On the Surprising Effectiveness of Large Learning Rates under Standard Width Scaling

A primary goal of infinite-width theory has always been explaining neural networks as they are initialized and trained in practice (called ‘standard parameterization’, short SP). But there has always remained a fundamental gap: Existing theory for SP predicts a kernel regime with vanishing feature learning under small learning rates, and instability due to logit divergence under large learning rates. But even extensively large models continue to effectively learn features in practice, which results in favorable performance at scale. While previous works suggest strong finite-width or long-training time effects, we show that these explanations do not suffice. These insights were only enabled by sufficiently fine-grained tracking of network-internal signal propagation. In refined coordinate checks, we disentangle propagating updates from previous layers from effective updates in the current layer, which show surprisingly clean predicted update exponents, even over the course of training. We released a flexible, open-source package that enables fine-grained tracking of GPT internals such as refined coordinate checks (RCC) in a few lines of code. RCCs are an essential diagnostic tool for understanding whether your layerwise initialization and learning rate choices achieve model-scale-invariant forward and backward signal propagation. Check out our blog post for an accessible introduction.
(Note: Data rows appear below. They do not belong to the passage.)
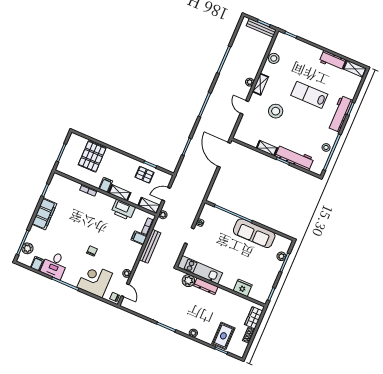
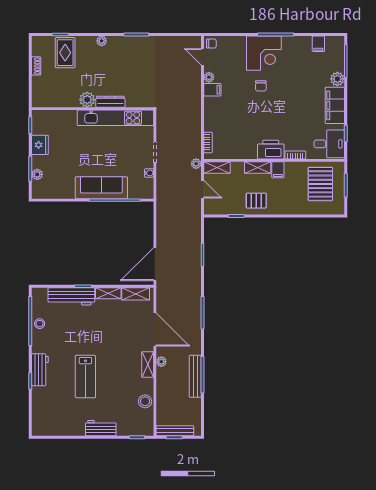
workbench: (332, 61) -> (101, 428), moved
shelving: (355, 69) -> (136, 294), moved
lab bench: (309, 95) -> (85, 377), turned 90
door: (244, 107) -> (155, 329), width x1.87
stool: (276, 111) -> (116, 341), removed
workbench: (340, 114) -> (40, 370), width x0.73
door: (224, 155) -> (155, 264), swing flipped
pallet: (92, 156) -> (320, 184), moved
pallet: (145, 175) -> (256, 201), moved
door: (166, 194) -> (203, 189), hinge flipped
printer: (123, 210) -> (271, 150), moved
sofa: (254, 233) -> (101, 188), moved
filing cabinet: (139, 238) -> (212, 90), moved
bench: (150, 246) -> (195, 376), moved
plant: (27, 248) -> (337, 79), moved
desk: (55, 265) -> (329, 144), moved, turned 90
kitchen unit: (200, 270) -> (115, 118), width x1.36
corner desk: (95, 280) -> (264, 53), moved
plant: (188, 281) -> (87, 100), moved
fridge: (243, 288) -> (40, 145), moved, turned -90
wardrobe: (254, 318) -> (39, 89), removed

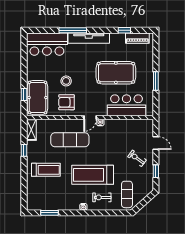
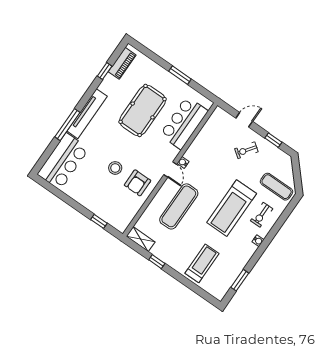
pool table: (37, 98) -> (112, 210), removed
treadmill: (46, 170) -> (202, 263), moved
Instead this apparent gap between pessimistic infinite-width theory and well-performing practice can be fundamentally reconciled with the insight that logit divergence does not harm training stability when using torch.nn.CrossEntropyLoss (with a softmax before the cross-entropy loss). Consequently even extensively wide neural networks in SP trained with SGD (or Adam) under large learning rates effectively update all hidden layers. This has several important implications:
a) Our max-stable learning rate exponent predictions significantly constrain the search space for the optimal learning rate, even in practical settings like GPT pretraining. The optimal learning rate often even ‘approximately transfers’ across model scale under the scaling exponents predicted by our theory despite vanishing input layer feature learning and logit blowup in SP with large learning rates (for both SGD and Adam).
b) CE loss often outperforms MSE loss because large learning rates do not remain stable under MSE loss and consequently feature learning is lost at scale. Using muP at large model scale enables using other loss functions such as MSE loss.
c) We explain why SP-full-align from Everett et al. works so well: At large width, SP-full-align lies at the feature learning edge of the controlled divergence regime, where it remains stable despite logit divergence. In language settings (width « output dimension), standard initialization non-asymptotically preserves the variance of propagating updates even better than muP.
d) Overall, Tensor Program width-scaling exponent predictions for layerwise updates and maximal stable learning rates hold surprisingly accurately already at moderate scale and over the course of training. This allows predicting sources of training or numerical instability and finding principled solutions.
These insights uncover many exciting questions for future work. For example, training points are memorized increasingly sharply with model scale. On the one hand this might speed up learning, but on the other hand it hurts calibration. Overall, when does logit divergence help and when does it harm performance? Is this a fundamental reason for overconfident predictions in SP, and muP might be more calibrated? Similarly, should we boost input- and normalization layer learning rates at large scale, or is it a beneficial inductive bias to learn these weights increasingly slowly in large models? Not only CE loss, but also normalization layers and Adam stabilize training against miss-scaled signals and extend the controlled divergence regime, but numerical underflows can induce sudden unexpected instabilities at sufficient scale. Can we prevent such instabilities and design numerically scalable training and representation strategies?